Continue the invited-speaker page on Kris Hammond's ICCBR’11 talk, starting right after its last sentence.

§ **Source passage**

# # # # #

Invited Speakers
Prof Kris Hammond, Northwestern University
ICCBR’11 Talk
title: Reason as Search: Supporting
intelligence with distributed memory.
Abstract:
The central idea behind Case-Based Reasoning has always been the notion that reasoning can be supported using memories of past problem solving. In this talk, I will explore the notion that this idea of “Reasoning as Remembering” can be transformed into “Reasoning as Search”. The primary issues in this is how to map problem solving needs onto the queries required to find initial candidate, filter those candidates for relevance and then manage the exploitation of the results. I will discuses how we have approached this in Listening Post and Baleen, two systems that track the world of social media, news and the web to support reasoning.
Bio:
Kristian Hammond is Professor of Electrical Engineering and Computer Science in the McCormick School of Engineering at Northwestern University, and Director of Northwestern’s Center for Innovation in Technology, Media and Journalism. Professor Hammond received his PhD from Yale University and was on the faculty of the University of Chicago before joining Northwestern.

# # # # #

Stored data entries
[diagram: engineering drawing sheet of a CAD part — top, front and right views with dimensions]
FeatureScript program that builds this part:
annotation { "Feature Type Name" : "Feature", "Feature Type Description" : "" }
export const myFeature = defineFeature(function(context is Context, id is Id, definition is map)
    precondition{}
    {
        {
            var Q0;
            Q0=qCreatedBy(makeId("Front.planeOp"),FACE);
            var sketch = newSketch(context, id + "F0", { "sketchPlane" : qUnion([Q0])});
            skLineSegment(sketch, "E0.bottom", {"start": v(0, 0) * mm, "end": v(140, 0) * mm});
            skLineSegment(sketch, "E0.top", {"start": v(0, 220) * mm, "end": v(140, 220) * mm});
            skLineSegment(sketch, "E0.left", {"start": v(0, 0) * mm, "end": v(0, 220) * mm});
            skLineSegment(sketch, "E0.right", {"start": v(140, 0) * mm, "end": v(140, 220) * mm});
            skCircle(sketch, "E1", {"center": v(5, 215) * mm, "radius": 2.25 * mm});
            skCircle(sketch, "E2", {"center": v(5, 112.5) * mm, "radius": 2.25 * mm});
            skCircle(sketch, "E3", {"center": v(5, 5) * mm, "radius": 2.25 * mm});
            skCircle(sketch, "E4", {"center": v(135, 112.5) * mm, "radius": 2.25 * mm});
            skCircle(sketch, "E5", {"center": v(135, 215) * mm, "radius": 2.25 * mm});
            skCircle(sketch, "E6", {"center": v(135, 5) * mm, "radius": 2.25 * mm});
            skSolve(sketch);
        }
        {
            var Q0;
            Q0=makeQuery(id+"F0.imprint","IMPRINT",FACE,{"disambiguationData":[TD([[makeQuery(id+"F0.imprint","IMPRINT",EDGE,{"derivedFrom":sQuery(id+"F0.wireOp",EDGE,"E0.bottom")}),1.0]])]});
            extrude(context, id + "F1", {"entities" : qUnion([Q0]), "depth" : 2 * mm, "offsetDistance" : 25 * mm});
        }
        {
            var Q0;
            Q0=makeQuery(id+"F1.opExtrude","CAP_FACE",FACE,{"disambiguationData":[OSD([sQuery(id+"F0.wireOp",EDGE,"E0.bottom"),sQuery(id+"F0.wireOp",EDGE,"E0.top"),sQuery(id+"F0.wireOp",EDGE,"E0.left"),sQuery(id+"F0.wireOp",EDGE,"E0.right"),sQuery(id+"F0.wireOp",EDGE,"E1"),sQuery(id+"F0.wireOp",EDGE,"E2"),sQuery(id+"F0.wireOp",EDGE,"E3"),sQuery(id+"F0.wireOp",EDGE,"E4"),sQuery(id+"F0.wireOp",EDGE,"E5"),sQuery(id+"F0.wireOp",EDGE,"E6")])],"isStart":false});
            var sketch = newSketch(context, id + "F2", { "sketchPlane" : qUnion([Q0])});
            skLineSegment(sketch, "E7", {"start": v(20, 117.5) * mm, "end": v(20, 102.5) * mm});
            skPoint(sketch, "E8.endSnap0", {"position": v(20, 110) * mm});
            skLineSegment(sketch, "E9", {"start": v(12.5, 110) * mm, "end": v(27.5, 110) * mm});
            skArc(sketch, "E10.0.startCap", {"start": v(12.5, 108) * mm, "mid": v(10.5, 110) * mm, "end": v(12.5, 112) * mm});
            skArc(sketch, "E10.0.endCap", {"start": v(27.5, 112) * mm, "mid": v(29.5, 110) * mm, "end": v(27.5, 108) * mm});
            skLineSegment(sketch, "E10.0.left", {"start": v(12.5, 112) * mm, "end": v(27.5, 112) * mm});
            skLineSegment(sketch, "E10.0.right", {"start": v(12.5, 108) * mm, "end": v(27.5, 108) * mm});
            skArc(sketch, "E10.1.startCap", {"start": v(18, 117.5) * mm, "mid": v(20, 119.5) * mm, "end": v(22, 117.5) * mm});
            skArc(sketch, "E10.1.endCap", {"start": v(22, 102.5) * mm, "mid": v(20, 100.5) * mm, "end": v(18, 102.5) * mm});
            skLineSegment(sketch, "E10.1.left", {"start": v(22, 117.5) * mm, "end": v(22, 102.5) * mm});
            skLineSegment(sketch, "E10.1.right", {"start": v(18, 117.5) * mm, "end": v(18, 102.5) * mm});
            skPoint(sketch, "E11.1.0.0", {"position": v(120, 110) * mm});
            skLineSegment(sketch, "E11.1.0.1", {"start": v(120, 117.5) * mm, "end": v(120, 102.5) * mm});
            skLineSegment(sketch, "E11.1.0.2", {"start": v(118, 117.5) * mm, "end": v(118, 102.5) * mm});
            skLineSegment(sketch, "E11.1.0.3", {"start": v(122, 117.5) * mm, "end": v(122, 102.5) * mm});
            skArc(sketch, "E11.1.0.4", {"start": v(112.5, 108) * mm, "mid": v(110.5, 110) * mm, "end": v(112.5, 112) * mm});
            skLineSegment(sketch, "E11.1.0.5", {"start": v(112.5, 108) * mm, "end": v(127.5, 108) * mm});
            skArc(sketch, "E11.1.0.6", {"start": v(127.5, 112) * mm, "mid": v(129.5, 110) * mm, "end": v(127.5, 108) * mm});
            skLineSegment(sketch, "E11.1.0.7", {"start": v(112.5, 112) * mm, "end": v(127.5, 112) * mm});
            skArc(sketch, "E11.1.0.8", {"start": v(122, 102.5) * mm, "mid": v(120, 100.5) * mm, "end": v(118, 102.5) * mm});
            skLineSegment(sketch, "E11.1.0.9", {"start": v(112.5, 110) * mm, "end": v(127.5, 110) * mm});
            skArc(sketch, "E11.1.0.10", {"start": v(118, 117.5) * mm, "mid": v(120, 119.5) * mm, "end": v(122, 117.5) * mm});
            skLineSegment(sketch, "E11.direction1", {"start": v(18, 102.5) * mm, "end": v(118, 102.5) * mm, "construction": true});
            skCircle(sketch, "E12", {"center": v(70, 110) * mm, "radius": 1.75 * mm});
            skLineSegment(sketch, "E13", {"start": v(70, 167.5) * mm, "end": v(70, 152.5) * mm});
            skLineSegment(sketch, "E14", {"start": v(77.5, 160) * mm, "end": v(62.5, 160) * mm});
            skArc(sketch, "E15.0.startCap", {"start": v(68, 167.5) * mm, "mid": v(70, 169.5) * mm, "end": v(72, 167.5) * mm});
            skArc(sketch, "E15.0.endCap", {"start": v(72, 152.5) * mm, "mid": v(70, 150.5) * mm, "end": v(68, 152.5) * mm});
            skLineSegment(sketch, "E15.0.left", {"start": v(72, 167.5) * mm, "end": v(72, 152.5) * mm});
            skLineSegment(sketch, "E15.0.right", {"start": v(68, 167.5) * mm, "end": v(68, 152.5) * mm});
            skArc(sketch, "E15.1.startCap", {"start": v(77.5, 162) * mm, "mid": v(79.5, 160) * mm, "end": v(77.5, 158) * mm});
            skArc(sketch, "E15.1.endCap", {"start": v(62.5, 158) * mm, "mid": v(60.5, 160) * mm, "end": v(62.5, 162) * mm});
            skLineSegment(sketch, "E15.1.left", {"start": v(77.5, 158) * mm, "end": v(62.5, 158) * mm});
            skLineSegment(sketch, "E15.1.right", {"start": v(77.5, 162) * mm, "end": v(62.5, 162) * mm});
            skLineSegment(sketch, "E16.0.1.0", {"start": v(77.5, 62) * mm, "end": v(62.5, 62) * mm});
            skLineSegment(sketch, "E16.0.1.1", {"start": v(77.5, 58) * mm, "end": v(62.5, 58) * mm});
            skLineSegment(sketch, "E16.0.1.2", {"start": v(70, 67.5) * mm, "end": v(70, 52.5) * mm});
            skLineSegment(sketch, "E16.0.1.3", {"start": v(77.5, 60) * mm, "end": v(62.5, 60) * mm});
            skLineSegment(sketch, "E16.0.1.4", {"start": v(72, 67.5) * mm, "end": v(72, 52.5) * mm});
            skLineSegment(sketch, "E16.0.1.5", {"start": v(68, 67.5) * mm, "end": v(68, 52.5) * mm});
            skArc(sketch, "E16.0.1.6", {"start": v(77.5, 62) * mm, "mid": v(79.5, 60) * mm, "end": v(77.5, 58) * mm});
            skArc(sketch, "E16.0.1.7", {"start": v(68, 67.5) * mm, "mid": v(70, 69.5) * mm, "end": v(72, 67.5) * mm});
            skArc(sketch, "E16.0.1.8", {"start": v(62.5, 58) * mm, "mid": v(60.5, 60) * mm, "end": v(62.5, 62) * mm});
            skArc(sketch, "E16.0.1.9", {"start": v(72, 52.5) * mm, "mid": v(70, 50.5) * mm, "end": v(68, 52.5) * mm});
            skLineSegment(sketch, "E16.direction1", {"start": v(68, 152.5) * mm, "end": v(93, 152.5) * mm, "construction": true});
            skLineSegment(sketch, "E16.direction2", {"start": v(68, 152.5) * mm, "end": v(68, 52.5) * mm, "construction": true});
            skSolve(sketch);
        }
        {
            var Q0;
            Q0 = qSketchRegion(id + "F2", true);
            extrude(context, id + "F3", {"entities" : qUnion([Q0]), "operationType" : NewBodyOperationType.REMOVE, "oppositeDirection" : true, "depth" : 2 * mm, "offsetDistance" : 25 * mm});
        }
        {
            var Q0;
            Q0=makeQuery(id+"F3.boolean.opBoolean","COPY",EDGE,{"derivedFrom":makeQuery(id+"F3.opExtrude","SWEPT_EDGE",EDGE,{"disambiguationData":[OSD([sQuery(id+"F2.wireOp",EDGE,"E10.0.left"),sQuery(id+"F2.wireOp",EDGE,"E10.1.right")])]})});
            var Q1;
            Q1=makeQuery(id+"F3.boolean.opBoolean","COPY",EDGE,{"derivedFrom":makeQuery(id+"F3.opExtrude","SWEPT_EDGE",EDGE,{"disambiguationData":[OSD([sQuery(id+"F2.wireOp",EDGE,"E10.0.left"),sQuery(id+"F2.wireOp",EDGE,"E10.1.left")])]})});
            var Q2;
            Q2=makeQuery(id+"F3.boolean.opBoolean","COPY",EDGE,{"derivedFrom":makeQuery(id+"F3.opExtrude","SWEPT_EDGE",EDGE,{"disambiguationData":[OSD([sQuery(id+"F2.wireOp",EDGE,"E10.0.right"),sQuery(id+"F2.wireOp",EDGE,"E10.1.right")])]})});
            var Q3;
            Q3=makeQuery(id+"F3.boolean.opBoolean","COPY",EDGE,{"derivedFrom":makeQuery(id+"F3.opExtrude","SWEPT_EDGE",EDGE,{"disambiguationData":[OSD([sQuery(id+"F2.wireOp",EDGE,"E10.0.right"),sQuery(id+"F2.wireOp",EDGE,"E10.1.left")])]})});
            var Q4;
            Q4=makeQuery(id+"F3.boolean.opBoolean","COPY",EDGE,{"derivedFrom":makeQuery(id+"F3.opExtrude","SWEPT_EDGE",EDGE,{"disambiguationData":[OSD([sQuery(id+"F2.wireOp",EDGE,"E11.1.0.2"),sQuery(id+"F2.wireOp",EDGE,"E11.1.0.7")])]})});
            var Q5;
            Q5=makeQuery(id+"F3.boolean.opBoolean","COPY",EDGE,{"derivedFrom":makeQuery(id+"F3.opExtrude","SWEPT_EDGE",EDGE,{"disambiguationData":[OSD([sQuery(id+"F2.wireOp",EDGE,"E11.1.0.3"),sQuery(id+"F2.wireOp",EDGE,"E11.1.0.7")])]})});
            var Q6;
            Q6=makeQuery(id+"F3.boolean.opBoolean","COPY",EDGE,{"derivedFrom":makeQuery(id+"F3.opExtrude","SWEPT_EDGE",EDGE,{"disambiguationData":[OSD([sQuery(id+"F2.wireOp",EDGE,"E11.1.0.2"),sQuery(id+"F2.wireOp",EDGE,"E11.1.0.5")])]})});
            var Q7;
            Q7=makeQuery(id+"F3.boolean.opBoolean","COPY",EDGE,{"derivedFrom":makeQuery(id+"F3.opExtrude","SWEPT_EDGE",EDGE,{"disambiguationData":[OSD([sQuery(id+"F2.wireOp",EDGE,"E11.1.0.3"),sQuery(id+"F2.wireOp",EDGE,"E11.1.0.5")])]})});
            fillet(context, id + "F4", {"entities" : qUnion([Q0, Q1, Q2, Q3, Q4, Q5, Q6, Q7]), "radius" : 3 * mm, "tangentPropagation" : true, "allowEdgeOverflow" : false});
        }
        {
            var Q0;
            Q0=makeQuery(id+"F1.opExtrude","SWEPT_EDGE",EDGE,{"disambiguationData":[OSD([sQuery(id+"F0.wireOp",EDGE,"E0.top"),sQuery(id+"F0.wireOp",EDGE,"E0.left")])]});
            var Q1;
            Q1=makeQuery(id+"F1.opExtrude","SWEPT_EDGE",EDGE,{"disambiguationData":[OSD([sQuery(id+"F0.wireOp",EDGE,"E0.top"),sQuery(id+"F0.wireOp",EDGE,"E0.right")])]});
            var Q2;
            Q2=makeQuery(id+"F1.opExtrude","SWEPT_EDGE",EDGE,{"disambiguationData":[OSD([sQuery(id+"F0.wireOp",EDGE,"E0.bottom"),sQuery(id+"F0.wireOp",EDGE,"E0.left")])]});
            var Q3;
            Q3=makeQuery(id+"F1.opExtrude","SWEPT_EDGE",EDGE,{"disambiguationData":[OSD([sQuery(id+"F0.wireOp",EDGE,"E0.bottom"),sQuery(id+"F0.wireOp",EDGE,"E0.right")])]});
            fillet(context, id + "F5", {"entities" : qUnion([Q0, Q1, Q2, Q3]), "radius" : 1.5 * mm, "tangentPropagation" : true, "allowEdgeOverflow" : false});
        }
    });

# # # # #

§ **Response to this exercise**
While at the University of Chicago, Dr. Hammond began to shape a vision of frictionless information systems; systems that make use of the context of a user’s activities to better serve them. In1998, he moved to Northwestern University to form the Intelligent Information Laboratory (InfoLab). The InfoLab is focused on frictionless information systems that make use of a variety of user contexts to support and radically transform user experiences in the areas of information retrieval, media delivery, collaborative environments, news gathering and generation, intelligent browsing and personalized recommendation.
Professor Hammond has served on numerous
program committees as well as the Chicago Mayor’s Advisory Council
on Technology. He has worked with a number of start-ups over the
years and is currently CTO of Narrative Science, a company that
generates human quality text from data and online media.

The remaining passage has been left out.